Понял его Петэ-доктор, улыбнулся:
– Мужчина ты, вот почему, мой друг.
– А это... не зазорно?
– Что же тут зазорного... Приведу какую-нибудь. Да и вообще, без утренней девки посмешищем станешь в городе. Знаешь что, я приведу, и, если понравится, упомяни в разговоре грушу, а нет – яблоко.
– Скоро вернетесь?
– Да, у меня один вызов... Пошел я. Всего...
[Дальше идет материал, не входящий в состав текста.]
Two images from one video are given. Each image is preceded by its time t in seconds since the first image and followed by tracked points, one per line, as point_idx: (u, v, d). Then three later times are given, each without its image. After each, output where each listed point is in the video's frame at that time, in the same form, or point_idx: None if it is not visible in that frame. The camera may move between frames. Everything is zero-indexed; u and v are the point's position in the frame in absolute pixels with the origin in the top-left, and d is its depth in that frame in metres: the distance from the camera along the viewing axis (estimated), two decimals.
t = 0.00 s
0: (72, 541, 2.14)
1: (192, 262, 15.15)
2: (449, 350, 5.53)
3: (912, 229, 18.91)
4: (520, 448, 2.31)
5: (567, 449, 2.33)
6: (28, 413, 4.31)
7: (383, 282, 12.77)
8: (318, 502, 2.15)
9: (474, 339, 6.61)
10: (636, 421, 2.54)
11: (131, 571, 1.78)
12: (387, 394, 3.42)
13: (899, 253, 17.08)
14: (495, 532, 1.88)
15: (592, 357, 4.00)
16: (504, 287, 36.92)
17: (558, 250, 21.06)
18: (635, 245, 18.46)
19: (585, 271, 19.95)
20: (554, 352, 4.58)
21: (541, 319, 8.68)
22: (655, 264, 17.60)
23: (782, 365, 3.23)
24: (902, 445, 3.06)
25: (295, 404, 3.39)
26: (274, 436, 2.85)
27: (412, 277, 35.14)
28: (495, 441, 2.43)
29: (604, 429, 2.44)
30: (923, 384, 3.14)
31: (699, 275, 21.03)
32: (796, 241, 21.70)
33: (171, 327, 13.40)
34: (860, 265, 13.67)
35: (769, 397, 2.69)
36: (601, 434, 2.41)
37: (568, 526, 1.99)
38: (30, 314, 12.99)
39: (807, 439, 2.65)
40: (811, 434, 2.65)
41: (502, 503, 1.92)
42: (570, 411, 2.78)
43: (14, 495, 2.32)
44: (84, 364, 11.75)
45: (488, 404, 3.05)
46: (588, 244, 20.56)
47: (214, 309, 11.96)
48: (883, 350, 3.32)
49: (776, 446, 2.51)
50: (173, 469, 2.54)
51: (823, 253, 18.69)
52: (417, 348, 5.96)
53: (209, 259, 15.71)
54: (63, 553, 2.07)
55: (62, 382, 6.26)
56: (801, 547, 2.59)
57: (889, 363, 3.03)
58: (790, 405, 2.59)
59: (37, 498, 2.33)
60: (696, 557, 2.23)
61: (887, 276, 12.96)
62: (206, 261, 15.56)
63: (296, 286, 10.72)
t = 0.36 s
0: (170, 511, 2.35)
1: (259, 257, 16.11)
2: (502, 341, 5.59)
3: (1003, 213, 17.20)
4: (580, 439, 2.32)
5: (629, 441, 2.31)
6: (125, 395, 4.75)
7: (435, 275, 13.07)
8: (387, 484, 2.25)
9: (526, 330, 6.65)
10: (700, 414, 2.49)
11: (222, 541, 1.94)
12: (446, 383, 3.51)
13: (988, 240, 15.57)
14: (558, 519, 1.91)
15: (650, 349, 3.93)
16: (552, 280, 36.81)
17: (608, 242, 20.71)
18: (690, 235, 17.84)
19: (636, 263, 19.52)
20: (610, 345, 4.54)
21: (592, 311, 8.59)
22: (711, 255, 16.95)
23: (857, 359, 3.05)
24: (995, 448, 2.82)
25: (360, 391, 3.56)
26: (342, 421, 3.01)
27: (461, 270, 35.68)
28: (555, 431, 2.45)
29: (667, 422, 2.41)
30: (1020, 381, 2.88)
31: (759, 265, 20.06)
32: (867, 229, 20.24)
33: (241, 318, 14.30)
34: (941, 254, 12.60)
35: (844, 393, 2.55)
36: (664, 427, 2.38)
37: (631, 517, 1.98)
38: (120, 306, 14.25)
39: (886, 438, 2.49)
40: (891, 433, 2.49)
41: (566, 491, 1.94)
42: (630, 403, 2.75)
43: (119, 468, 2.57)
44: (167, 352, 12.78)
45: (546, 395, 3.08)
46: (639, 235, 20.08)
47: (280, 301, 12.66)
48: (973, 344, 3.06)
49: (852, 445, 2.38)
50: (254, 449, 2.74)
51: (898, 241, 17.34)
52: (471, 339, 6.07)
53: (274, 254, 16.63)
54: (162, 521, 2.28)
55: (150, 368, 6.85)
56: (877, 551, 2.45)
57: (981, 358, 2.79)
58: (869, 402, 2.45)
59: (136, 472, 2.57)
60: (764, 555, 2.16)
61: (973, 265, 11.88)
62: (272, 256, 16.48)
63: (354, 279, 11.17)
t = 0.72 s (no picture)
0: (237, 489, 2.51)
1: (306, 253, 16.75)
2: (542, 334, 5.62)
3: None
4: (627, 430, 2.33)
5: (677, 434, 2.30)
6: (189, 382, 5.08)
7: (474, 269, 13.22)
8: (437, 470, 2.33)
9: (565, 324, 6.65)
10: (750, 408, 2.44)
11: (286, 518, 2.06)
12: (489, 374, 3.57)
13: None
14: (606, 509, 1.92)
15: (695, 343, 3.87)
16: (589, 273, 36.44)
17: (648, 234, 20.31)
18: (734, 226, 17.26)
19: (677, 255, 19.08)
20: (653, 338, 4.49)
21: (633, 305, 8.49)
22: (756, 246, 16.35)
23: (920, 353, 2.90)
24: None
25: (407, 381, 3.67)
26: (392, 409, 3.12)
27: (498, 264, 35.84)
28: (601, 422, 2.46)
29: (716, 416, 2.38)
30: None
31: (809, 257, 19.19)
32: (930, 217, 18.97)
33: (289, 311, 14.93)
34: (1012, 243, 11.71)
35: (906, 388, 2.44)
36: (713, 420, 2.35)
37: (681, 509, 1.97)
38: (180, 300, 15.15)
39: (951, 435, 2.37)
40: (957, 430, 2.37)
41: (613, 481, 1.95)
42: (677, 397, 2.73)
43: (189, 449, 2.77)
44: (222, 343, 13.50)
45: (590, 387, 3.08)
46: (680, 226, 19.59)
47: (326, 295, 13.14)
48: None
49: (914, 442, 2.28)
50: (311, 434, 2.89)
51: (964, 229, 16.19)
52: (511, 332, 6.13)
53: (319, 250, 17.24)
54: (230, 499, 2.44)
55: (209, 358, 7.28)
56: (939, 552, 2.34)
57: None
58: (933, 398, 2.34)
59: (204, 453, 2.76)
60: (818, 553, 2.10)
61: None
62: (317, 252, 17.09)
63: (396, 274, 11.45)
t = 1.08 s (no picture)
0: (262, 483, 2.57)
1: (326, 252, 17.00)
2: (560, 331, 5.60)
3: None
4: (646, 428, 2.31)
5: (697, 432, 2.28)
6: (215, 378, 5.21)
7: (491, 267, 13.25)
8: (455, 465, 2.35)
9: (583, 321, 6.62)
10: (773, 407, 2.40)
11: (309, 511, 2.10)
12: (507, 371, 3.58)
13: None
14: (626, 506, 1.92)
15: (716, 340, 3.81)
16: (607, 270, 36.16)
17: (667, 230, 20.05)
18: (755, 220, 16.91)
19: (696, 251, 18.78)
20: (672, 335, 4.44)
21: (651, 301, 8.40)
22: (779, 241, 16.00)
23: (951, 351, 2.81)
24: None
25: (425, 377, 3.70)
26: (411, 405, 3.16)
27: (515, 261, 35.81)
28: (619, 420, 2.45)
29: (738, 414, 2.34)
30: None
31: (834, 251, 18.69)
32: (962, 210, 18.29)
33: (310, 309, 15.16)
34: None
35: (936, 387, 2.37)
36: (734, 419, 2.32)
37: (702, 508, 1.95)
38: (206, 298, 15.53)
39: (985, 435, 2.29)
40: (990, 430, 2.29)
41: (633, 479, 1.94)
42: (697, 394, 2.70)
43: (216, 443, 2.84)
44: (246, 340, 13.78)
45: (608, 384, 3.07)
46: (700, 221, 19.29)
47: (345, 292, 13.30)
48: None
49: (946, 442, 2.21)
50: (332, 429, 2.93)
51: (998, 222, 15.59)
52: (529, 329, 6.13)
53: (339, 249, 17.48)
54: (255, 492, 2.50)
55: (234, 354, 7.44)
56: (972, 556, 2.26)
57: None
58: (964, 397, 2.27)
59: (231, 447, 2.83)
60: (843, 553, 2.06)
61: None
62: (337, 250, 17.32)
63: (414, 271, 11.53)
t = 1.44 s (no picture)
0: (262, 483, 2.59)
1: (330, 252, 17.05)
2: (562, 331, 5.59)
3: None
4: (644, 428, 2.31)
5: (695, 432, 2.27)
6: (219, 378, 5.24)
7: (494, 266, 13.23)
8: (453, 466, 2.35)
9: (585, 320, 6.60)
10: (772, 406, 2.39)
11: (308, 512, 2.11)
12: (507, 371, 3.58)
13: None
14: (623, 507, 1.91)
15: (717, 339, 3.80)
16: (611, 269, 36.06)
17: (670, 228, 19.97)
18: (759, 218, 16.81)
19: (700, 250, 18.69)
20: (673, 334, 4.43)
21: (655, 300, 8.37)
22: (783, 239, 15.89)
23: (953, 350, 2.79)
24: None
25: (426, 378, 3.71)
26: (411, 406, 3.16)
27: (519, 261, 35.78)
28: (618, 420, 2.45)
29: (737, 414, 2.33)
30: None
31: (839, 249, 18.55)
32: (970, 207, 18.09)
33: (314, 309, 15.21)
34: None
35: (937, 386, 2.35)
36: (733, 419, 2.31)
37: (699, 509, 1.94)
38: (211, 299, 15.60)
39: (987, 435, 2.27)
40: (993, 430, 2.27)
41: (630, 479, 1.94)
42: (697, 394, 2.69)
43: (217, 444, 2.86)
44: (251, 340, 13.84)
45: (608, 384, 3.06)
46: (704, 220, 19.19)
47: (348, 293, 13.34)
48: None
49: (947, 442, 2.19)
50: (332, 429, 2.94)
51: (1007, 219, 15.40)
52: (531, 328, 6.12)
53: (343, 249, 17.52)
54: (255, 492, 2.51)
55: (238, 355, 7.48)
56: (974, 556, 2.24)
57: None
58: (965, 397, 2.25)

Не ощущая себя, заходил он по комнате, снова выпил, но вино показалось горьким; поспешил заесть хлебом, сыром и, увлеченный едой, радовался чему-то, да – утренняя девка... Выпил еще и разлегся на тахте поудобней, подложил под голову руки, ах – утренняя девка... Придет покорная, деловитая, готовая... Каморская девка. Гм, каморская, с руками, грудями, еще кое с чем... Запьяневшего, его томило злобное желание поизмываться над каморцами, истерзать если не всех, то хотя бы одну девку, одну женщину. «Пусть придет, встретим ее, встретим, пусть пожалует», – повторял Доменико злорадно. Еще захотелось вина, вскочил – налил себе... Пошел к окну, но ноги заплетались, еле дошел, беззаботно раздернул штору и увидел озабоченно шагавшего прохожего. Чуть не прикрикнул на него: «Эээй ты, цыц!» – но удержался, не-ет, не потому, что не решился, поленился просто... И так пренебрежительно задернул штору, точно оплеуху закатил каморцу, и буркнул: «Иди ты к...» Налил себе еще, но выпить не успел – внизу хлопнула входная дверь. Замер. Шаги... Одни знакомые. И еще чьи-то... Повеселел, но все равно был в смятении. Открылась дверь, вошел один только доктор! Но доктор тихо сказал: «Посмотри в замочную скважину. Видишь ее?» Доменико припал к дырочке, глаз его изумленно расширился – на нижней ступени лестницы ждала женщина, настоящая, во плоти... Именно такая, какую хотел, – полноватая. Он выпрямился и... «Ну что, Доменико, яблоко или груша? Другой не оказалось, разошлись уже, не обессудь...» – «Груша, груша, очень даже хороша. – Доменико был доволен. – Сочная груша». – «Опьянел уже, мой мальчик?» – Петэ-доктор пристально всмотрелся в него. «Не-е, какое там опьянел, – махнул рукой Доменико. – С чего пьянеть – всего четырнадцать стаканов пропустил». – «Ладно, я пошел, запру тебя опять... Когда прикажешь вернуться?» – «Не знаю... Завтра, послезавтра». – «Выгоняешь из дому?! – добродушно рассмеялся доктор – глаза его сузились, плечи подрагивали. – Приду вечером, если еще будет у тебя, лягу спать в соседней комнате. Договорились?» – «Хорошо, – разрешил Доменико. – Только – я сам выйду к вам, вы не входите, ладно?» – «Ладно».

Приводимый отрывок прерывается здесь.